• _WHAT YOU WILL DO_: Whatever pictures appear, omit them, and repeat the data below exactly.

• _RECORDED DATA_:
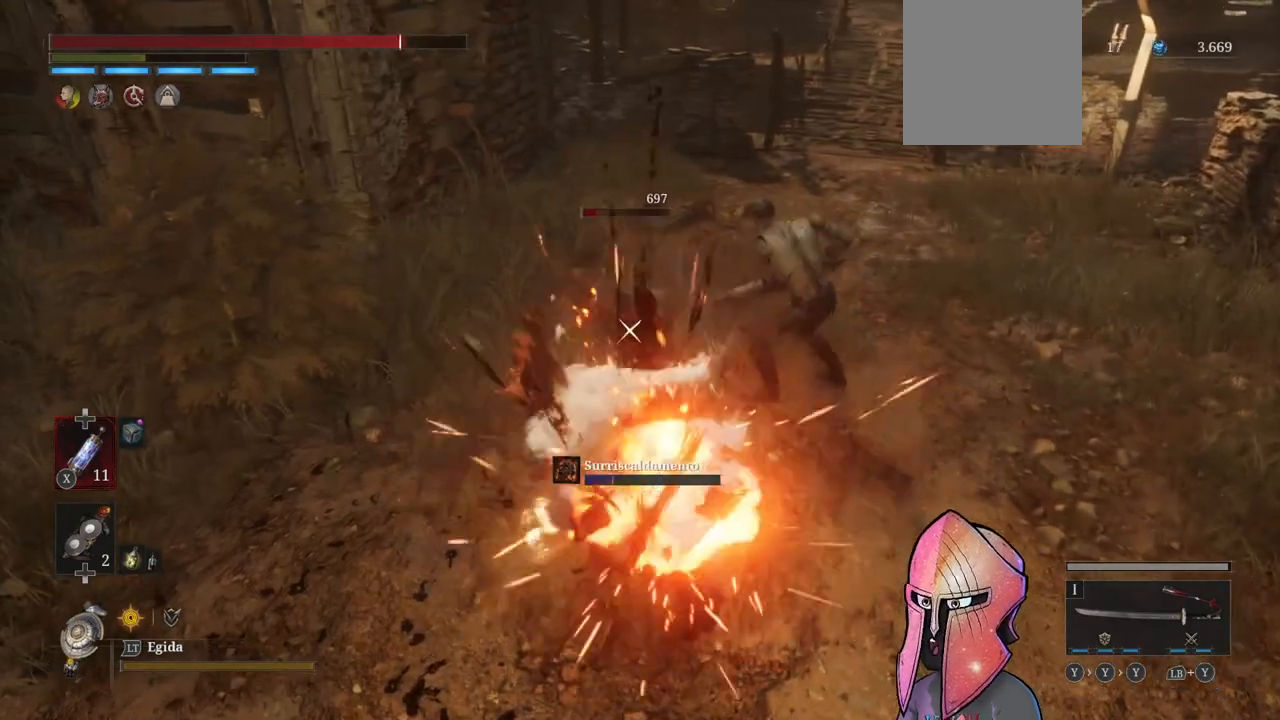
{"buttons": ["R1"], "left_stick": "left", "right_stick": "center", "events": [[67, "R1", "down"], [133, "R1", "up"], [400, "left_stick", "left"], [500, "R1", "down"]]}
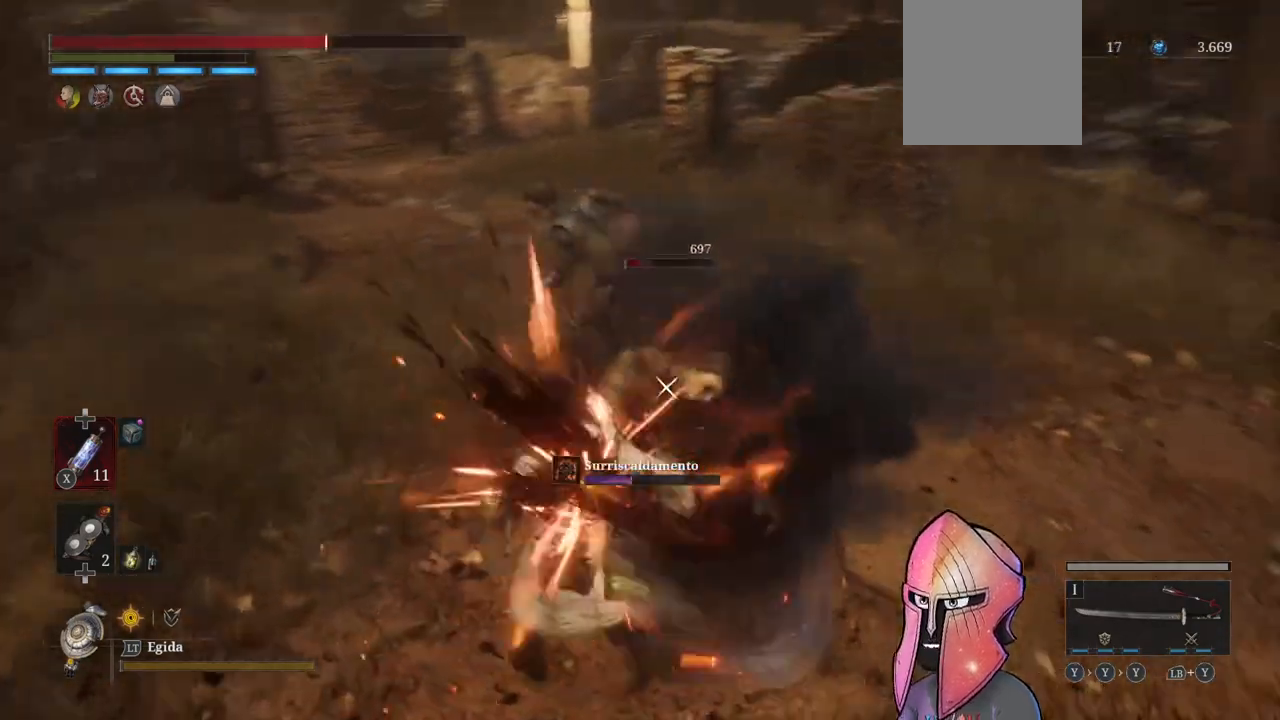
{"buttons": [], "left_stick": "down-left", "right_stick": "center", "events": [[67, "R1", "up"], [67, "left_stick", "center"], [200, "left_stick", "down-left"], [383, "B", "down"], [483, "B", "up"]]}
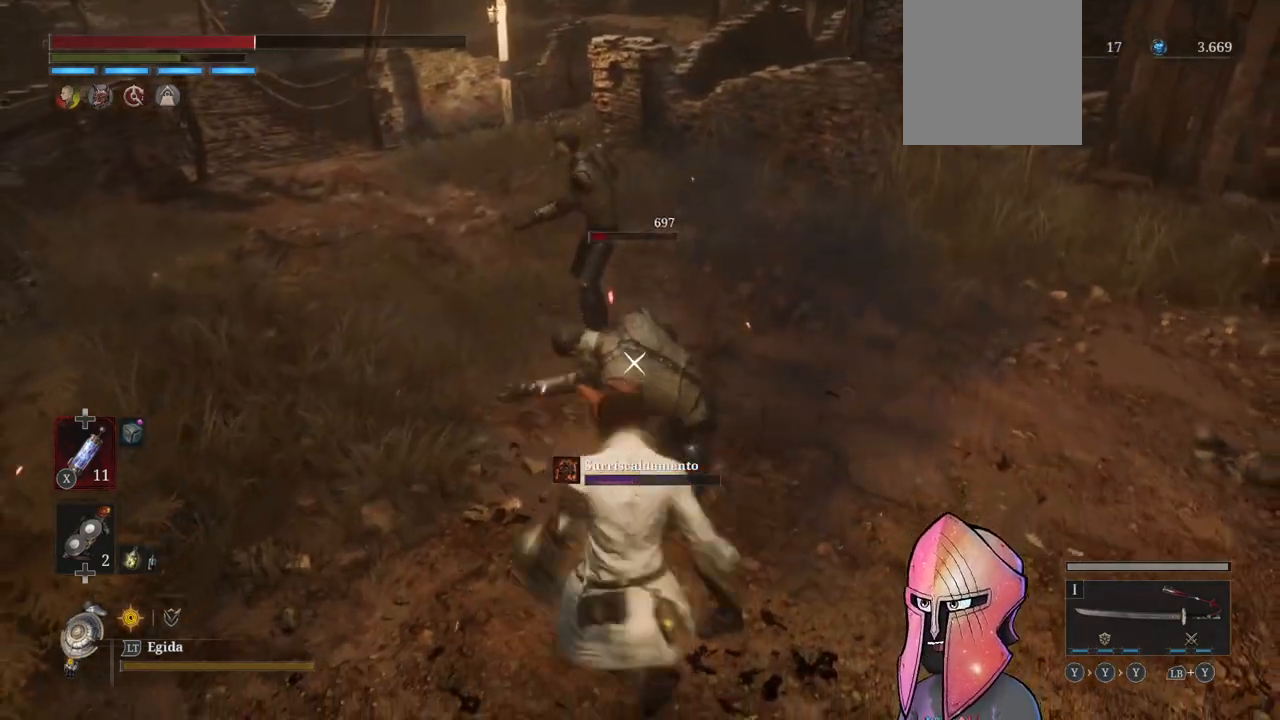
{"buttons": [], "left_stick": "down-left", "right_stick": "center", "events": [[33, "B", "down"], [117, "B", "up"], [183, "B", "down"], [283, "B", "up"]]}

• _TASK ANSWER_:
{"buttons": ["R1"], "left_stick": "left", "right_stick": "center", "events": [[67, "R1", "down"], [133, "R1", "up"], [400, "left_stick", "left"], [500, "R1", "down"]]}
{"buttons": [], "left_stick": "down-left", "right_stick": "center", "events": [[67, "R1", "up"], [67, "left_stick", "center"], [200, "left_stick", "down-left"], [383, "B", "down"], [483, "B", "up"]]}
{"buttons": [], "left_stick": "down-left", "right_stick": "center", "events": [[33, "B", "down"], [117, "B", "up"], [183, "B", "down"], [283, "B", "up"]]}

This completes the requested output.